12 of 12 people found the following review helpful
What an extraordinary performance of Beethoven 4 this is.
Beethoven - and especially his symphonies - has become so familiar to us, so much an integral part of Western culture, that it's extremely difficult to imagine the sheer radical newness and differentness of them to his contemporaries. Today we are reduced to discussions about the feasibility and/or desirability of Beethoven's metronome markings, the ideal bore for a period brass instrument, Furtwangler's febrile twisting and turning of tempi vs. Toscanini's rhythmic precision, Klemperer's slowness vs. Norrington's speed and so on. The shock and awe of the original is hard, if not impossible, to recapture.

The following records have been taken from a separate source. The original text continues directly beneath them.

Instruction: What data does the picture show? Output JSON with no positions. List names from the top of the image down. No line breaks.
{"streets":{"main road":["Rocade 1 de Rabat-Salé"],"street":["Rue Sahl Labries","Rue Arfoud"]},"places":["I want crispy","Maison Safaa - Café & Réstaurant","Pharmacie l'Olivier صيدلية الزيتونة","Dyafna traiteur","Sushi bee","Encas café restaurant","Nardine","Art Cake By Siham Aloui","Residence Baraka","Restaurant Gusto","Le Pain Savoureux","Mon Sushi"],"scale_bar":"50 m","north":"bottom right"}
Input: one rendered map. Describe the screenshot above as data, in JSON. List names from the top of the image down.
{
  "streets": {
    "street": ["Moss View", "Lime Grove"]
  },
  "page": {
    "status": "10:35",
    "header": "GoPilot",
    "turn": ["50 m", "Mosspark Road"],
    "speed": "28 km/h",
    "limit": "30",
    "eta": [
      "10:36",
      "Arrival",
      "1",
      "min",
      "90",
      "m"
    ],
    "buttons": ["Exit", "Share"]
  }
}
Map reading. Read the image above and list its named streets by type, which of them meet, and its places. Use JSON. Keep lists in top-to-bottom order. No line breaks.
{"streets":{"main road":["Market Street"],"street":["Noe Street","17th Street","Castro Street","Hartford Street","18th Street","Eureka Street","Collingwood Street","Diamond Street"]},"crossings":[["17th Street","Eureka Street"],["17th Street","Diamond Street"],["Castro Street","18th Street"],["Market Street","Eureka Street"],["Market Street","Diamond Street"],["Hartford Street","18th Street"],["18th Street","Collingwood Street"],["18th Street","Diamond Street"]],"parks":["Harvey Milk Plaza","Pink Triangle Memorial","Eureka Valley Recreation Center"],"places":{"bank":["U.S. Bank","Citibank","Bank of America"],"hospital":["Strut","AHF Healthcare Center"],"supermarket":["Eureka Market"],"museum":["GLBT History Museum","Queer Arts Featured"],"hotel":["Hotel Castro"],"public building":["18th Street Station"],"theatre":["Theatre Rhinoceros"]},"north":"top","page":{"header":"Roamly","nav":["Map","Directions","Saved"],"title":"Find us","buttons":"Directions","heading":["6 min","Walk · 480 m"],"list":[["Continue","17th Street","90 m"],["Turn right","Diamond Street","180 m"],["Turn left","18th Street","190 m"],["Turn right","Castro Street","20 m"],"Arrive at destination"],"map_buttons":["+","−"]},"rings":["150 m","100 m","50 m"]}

But Kleiber and his Bavarian players come closer than anyone else, I think, in bringing us up short and reminding us just how startlingly original Beethoven could be. The 4th has long vied with the 7th in my affections as my favourite Beethoven symphony (not necessarily the best, though the 7th can lay strong claims to that too, but certainly favourites). It is their incredible rhythmic vitality and their inherent tensions that I always find so invigorating and exciting. And that is precisely the strength of this performance.
In many ways, the Fourth is the most classical of Beethoven's mature symphonies - in form if not in content. The opening movement has a slow introduction, then an exposition with repeat (which it doesn't get here, incidentally) and a modified recapitulation; Beethoven actually calls this Scherzo a minuet, even though it might have raised a few eyebrows among that dance's advocates in the baroque era; and there's a finale that mixes classical rondo and sonata forms. But, within that classical frame lurks something wonderfully subversive and original. And that's what Kleiber and his Bavarian forces promulgate and elaborate so thrillingly.
In that slow introduction, for example, the fierce tension that Kleiber finds seems to lie as much in the interstices between the notes as in the notes themselves. How does he do that? Then the Allegro vivace sets off at quite a lick and with enormous energy. There is barely time to draw breath with the second subject's moment of calm before we are off again, surging through to a coda which deconstructs the 1st subject with alarming and thrilling syncopations and rhythmic verve.
The second movement offers no respite from this rhythmic drive. Its main subject is soon undermined by that insistent dotted rhythm and the forte eruptions of that rhythmic figure cast a dark shadow over the movement.
In the so-called minuet Kleiber again takes its slightly off-kilter rhythm as the focus for his reading, punching through with all the drive of a fully-fledged Beethoven scherzo. And the almost moto perpetuo onrush of the semiquaver figure underlying so much of the Finale puts this movement in very much the same world as the Finale of the Seventh in its thrilling drive to the end.
As with his Sixth and Seventh Symphonies also from Munich, Kleiber's Fourth comes pretty close, if not right at the top, for a recommendation for this symphony. Yes, his speeds tend to be on the quick side but this is more in the Toscanini mould than from the Norrington or Gardner school. Do try this wonderful live performance; it absolutely bristles with excitement and panache and one can almost see that wonderful Kleiber grin of pure musical pleasure in every bar.